Like a flash of lightening the pain shot through my lower back up my spine and down into both my legs. It was so severe that I could barely move my legs. This happened in 1995, as I was driving a delivery truck from Ft. Lauderdale to south Miami down Interstate 75 at about 4:30am. Since I could barely move my legs, I waited for the vehicle to gradually come to a stop on the side of the road. It took several minutes for the pain to ease a little and I was able to stand up and move around a bit.
In that one moment of pain, many thoughts went through my mind. Along with church planting, I was working two jobs since I wanted my wife to be home with our son who was one year old at that time. I really thought that this was the end of my working and earning years. But so early, I thought.
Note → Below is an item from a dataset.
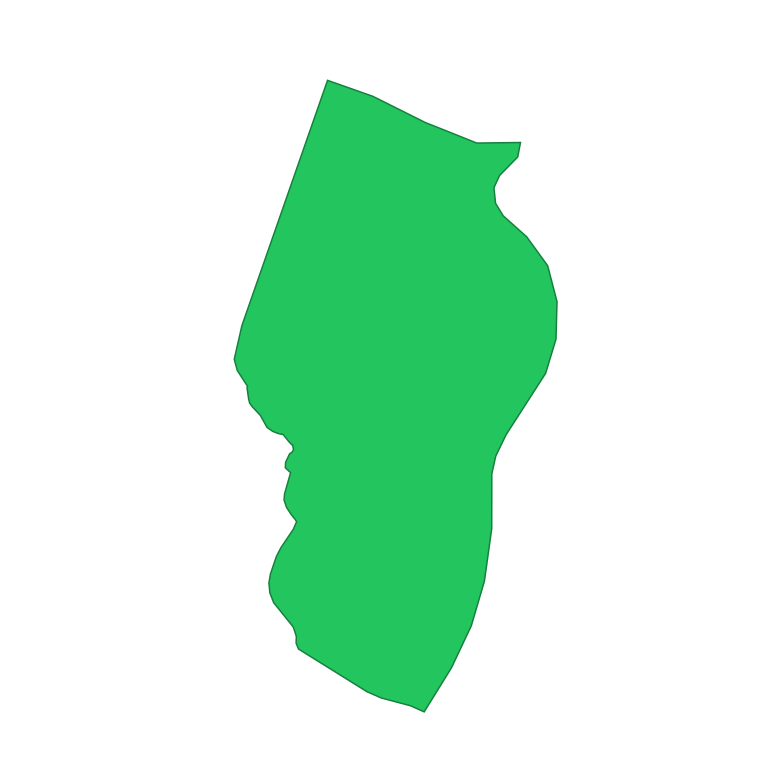 an SVG outline of Ifugao, rotated 119°
{"feature_id": "PHL-2551", "entity_name": "Ifugao", "entity_type": "Province", "adm_level": 1, "iso_a3": "PHL", "parent_name": "Philippines", "parent_adm1": "", "projection": "albers", "projection_center": [121.298, 16.844], "detail": "fine", "context": "isolated", "style": "filled", "palette": "green", "viewbox_px": 768, "rotation_deg": 119, "n_neighbors": 0, "source": "natural_earth", "source_scale": "10m", "svg_char_len": 975}
<svg xmlns="http://www.w3.org/2000/svg" viewBox="0 0 768 768"><g transform="rotate(119 384 384)"><path d="M651.3,189.9L652.6,204.9L659.9,233.9L661.4,249.4L657.3,330.2L653.3,335.2L647.3,338.3L640.6,345.4L628.8,374.4L622.0,382.6L613.8,388.2L605.4,391.2L587.0,394.5L577.0,394.8L554.9,392.9L546.8,393.7L545.4,396.4L542.9,402.4L539.2,409.4L533.9,415.2L528.3,417.7L506.9,422.7L505.1,429.7L500.2,432.1L491.1,432.7L490.0,432.4L488.1,431.3L485.4,431.3L481.6,434.3L481.8,435.2L480.5,439.4L477.1,447.6L478.5,452.0L479.4,458.3L478.7,465.2L471.4,476.9L467.8,488.1L465.9,492.2L462.9,495.0L453.5,502.1L452.1,502.4L443.3,518.9L434.9,527.0L401.8,536.6L145.8,580.6L137.8,533.1L135.3,474.8L128.3,419.7L106.6,381.7L120.6,377.1L145.6,384.0L159.0,383.0L171.9,374.0L179.1,361.3L186.1,330.5L201.2,298.2L228.1,272.6L261.4,255.3L296.3,247.8L369.2,252.6L392.9,251.3L410.4,246.1L458.4,219.6L507.7,200.6L553.2,190.4L599.5,187.4L651.3,189.9Z" fill="#22c55e" stroke="#15803d" stroke-width="1.5"/></g></svg>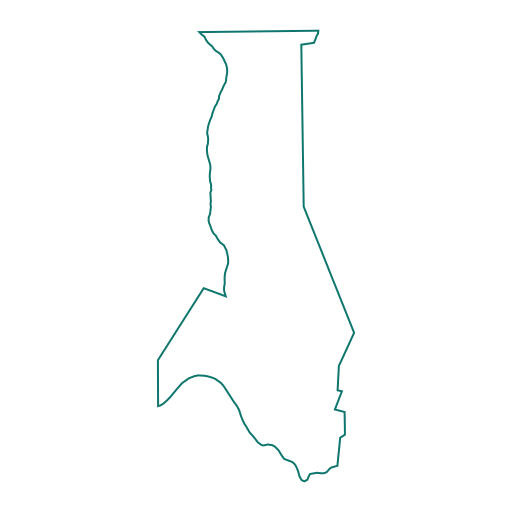 outline of Caracol, Piauí, Brazil
{"feature_id": "56859067B86745951725371", "entity_name": "Caracol", "entity_type": "district", "adm_level": 2, "iso_a3": "BRA", "parent_name": "Brazil", "parent_adm1": "Piauí", "projection": "natural_earth1", "projection_center": [-43.383, -9.076], "detail": "fine", "context": "isolated", "style": "outline", "palette": "teal", "viewbox_px": 512, "rotation_deg": 0, "n_neighbors": 0, "source": "geoboundaries", "source_scale": "gbopen_adm2", "svg_char_len": 2030}
<svg xmlns="http://www.w3.org/2000/svg" viewBox="0 0 512 512"><path d="M199.3,32.1L202.0,34.8L204.4,36.6L206.2,40.2L208.5,43.3L212.2,46.4L213.9,49.0L216.1,51.1L218.6,52.6L220.9,54.5L223.4,58.6L226.2,64.6L227.1,68.6L227.2,72.5L226.4,76.9L226.0,80.4L225.7,82.2L223.8,85.5L222.0,89.8L220.5,92.6L219.1,96.1L218.9,99.0L217.6,101.3L216.7,104.0L215.1,106.2L212.3,113.7L211.8,116.2L210.0,120.4L208.7,124.2L208.0,126.9L207.1,133.2L207.8,136.1L208.2,138.7L207.9,143.7L207.0,146.7L206.9,150.2L207.3,154.2L207.9,156.7L209.5,162.1L210.3,165.2L210.5,168.4L209.9,173.4L209.7,176.1L210.1,181.2L211.2,185.1L211.0,187.2L211.3,190.1L210.4,192.7L210.6,197.2L210.9,201.3L210.5,204.0L210.9,207.0L210.0,214.2L208.7,217.3L208.6,220.6L209.2,223.2L210.1,225.2L211.7,230.0L213.5,233.4L215.9,235.8L217.5,238.7L220.1,242.4L223.9,245.3L226.4,250.2L227.3,253.9L228.0,257.6L228.2,261.1L228.1,263.5L226.2,269.3L225.0,273.4L224.6,277.6L224.7,282.2L224.6,284.4L224.0,287.9L224.2,291.3L225.7,296.3L203.7,288.2L164.0,350.6L157.9,360.2L158.0,383.6L158.1,406.1L160.3,405.5L163.4,403.6L166.7,400.7L170.3,397.0L177.6,388.2L182.2,383.0L188.9,378.3L194.5,376.1L198.1,375.4L203.8,375.7L207.6,376.3L212.1,377.6L215.3,378.9L221.0,383.0L223.8,386.3L233.9,401.9L236.9,406.0L239.1,410.0L240.9,415.8L242.4,419.6L244.4,423.8L246.4,426.8L249.6,432.4L253.0,436.1L258.0,442.5L259.6,443.6L261.0,444.7L262.7,445.4L264.4,445.3L267.5,444.5L272.0,445.1L274.1,446.1L275.6,447.3L278.6,450.4L281.9,455.8L284.3,459.0L292.0,461.9L294.1,463.5L295.5,465.4L296.7,467.7L298.0,470.9L299.5,476.3L300.7,478.7L301.9,480.3L304.5,481.3L307.4,479.7L308.4,477.1L310.0,474.0L316.9,472.8L319.6,473.1L321.4,473.3L324.0,473.2L325.7,472.6L327.2,471.7L329.4,468.9L331.6,467.4L337.4,465.8L340.2,437.7L344.9,434.7L344.9,429.9L344.6,412.0L334.9,409.5L341.9,391.3L337.6,390.3L338.9,365.7L340.1,363.3L354.1,332.8L349.0,320.0L344.4,308.5L334.2,283.0L332.6,279.1L325.5,261.2L303.7,206.7L301.3,44.7L314.0,42.8L315.6,38.8L316.8,35.5L318.0,33.8L318.3,30.7L199.3,32.1Z" fill="none" stroke="#0f766e" stroke-width="2"/></svg>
Instead of wallowing in self-pity, I began quick calculations in my mind about the future. I had just reviewed my disability benefits during the previous week, and now I viewed that as a bad omen leading to this tragic event. Within a few seconds, plans were made to sell our home and move back into an apartment and scale down on many things including the new car we had just purchased.
About doing the ministry? I had no Idea about that. At that moment, my only thought was survival. Will I be able to somehow take care of my family? Will there be any hope?
The pain was so intense that within seconds, my dreams of achieving my goals and aspirations were shattered. I resigned myself to simply surviving and waiting for the end.
That experience in Florida was seventeen years ago. Physical pain has been my constant companion during the waking hours of almost every day. Now I am discovering that along with the physical, there was lots of internal pain that I never knew about. It was in 2011 that I began reading a book by Henri J. M. Nouwen, The Return of the Prodigal Son: A Story of Homecoming. That book opened my mind to the pain that was within me for so many years. In May 2012, as I read a book by Dr. Joseph Bowles, I learned how this emotional pain within me had a direct impact on my back pain. I thank God for the healing of my back, but the internal healing continues.